## Start Data in this exercise
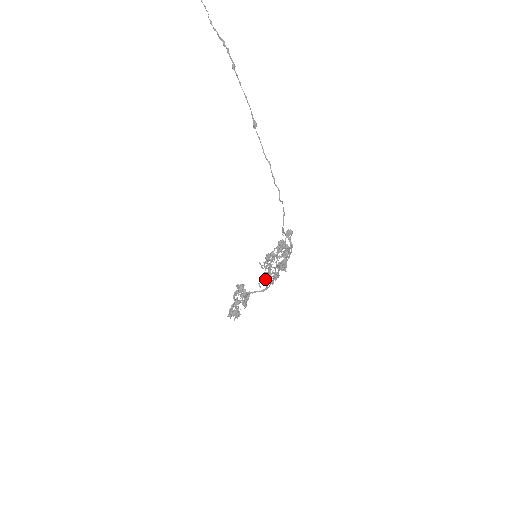
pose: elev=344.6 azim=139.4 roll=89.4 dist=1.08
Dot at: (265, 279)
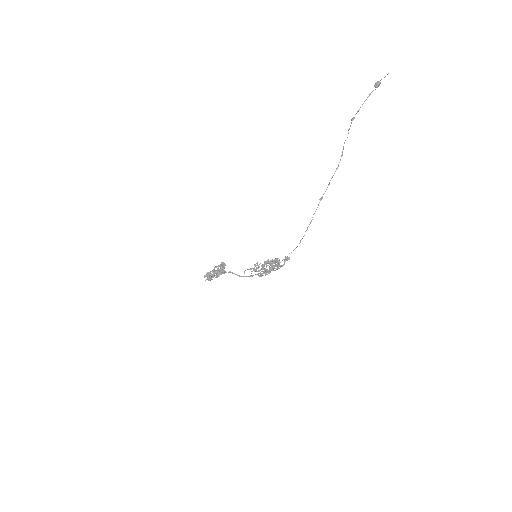
Dot at: (251, 271)
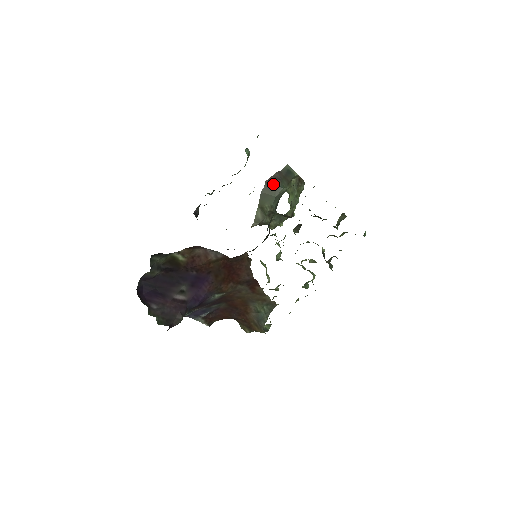
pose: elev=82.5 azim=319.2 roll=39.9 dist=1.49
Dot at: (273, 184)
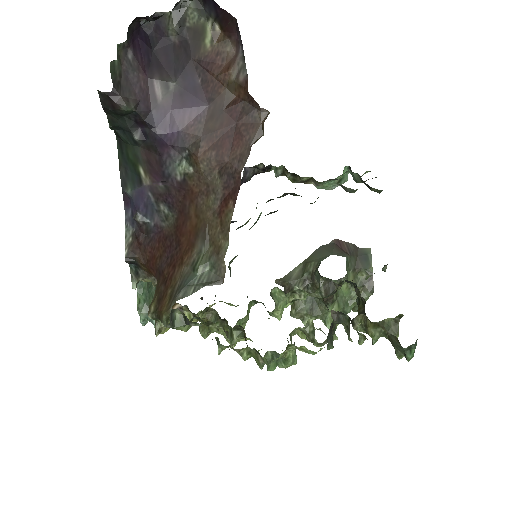
Dot at: (340, 248)
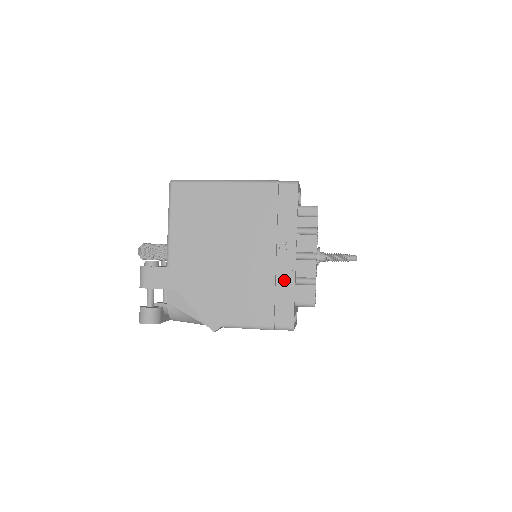
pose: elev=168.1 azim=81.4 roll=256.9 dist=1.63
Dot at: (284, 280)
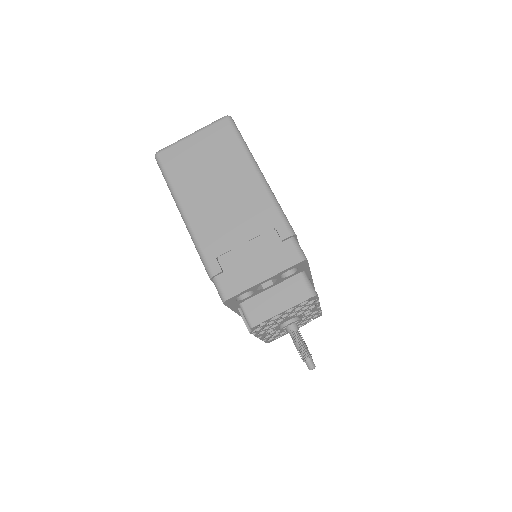
Dot at: occluded
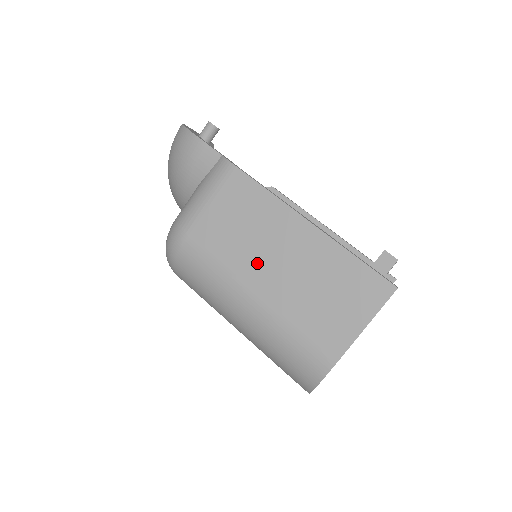
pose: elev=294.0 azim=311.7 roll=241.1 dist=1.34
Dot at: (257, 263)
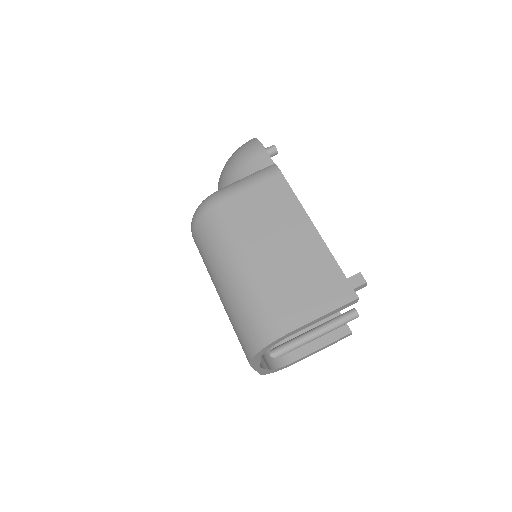
Dot at: (263, 240)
## End Data in this exercise
Aim of the task =>
Recast every line of the entries above as a numbered list, omitting blank lines and leaving the pictures out.

Task solution =>
1. pose: elev=344.6 azim=139.4 roll=89.4 dist=1.08
2. Dot at: (265, 279)
3. Dot at: (251, 271)
4. pose: elev=82.5 azim=319.2 roll=39.9 dist=1.49
5. Dot at: (273, 184)
6. Dot at: (340, 248)
7. pose: elev=168.1 azim=81.4 roll=256.9 dist=1.63
8. Dot at: (284, 280)
9. Dot at: occluded
10. pose: elev=294.0 azim=311.7 roll=241.1 dist=1.34
11. Dot at: (257, 263)
12. Dot at: (263, 240)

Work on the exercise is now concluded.